Oh yeah. But there was this guy who looked like Roger Daltrey, he had curly blond hair, their logo was, of course, a pair of scissors. I probably shouldn't even say it… but anyway, labels were still paying out money that was like, "How many degrees is this band from At the Drive-In? That's how much money they get." They knew everything was on the way out, and they knew how desperate labels were, so that's where The Bronx banner of fucking with people started. It was like that from the get-go. Like, "Oh, you want to hear a song? No." We knew exactly what to do to make those fuckers froth. We had three songs and two shows, and our third show there were fuckin' eight labels there. It was so stupid. I'm tangled up in a mic cord, I think I had a broken wrist, I'm just a mess, an absolute mess. I had no business being on the Troubadour stage, I'm fuckin' high as a kite, but it just all came together. The water settled, the record came out, and The Bronx fuckin' started. We toured our asses off, we had so much fuckin' fun, and we learned how to become a band and be the real deal. It all happened so fast but it was all 100 percent pure, honest truth. It was just us, just going for it. And we still are, dude. That hasn't changed.

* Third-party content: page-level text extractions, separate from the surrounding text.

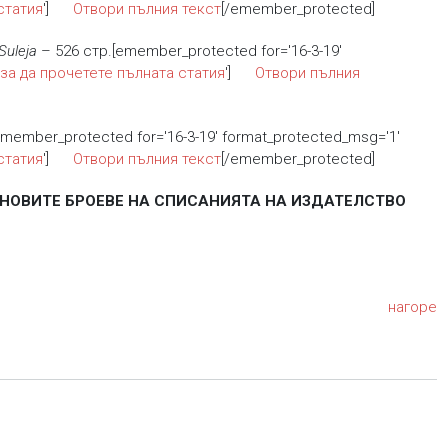
статия
']
Отвори пълния текст
[/emember_protected]
Suleja
– 526 стр.[emember_protected for='16-3-19'
 за да прочетете пълната статия
']
Отвори пълния
member_protected for='16-3-19' format_protected_msg='1'
статия
']
Отвори пълния текст
[/emember_protected]
/ В НОВИТЕ БРОЕВЕ НА СПИСАНИЯТА НА ИЗДАТЕЛСТВО
нагоре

Everything that Bronx I was, it still is. And I love that. Considering everything we've gone through as individuals, and as a band, to have the outlook and the joy we have doing this, I've seen it fade in a lot of people, man. I've seen bands implode, I've seen bands go on because it's a fuckin' paycheck, where they hate each other and they fuckin' hate music, they don't respect their songs, they don't respect their audience, they don't respect anything. This is a band that is still important to us. We still care about what we're doing, where we're going, and the decisions that we make and the songs that we write. And it's all because of how it came together on Bronx I.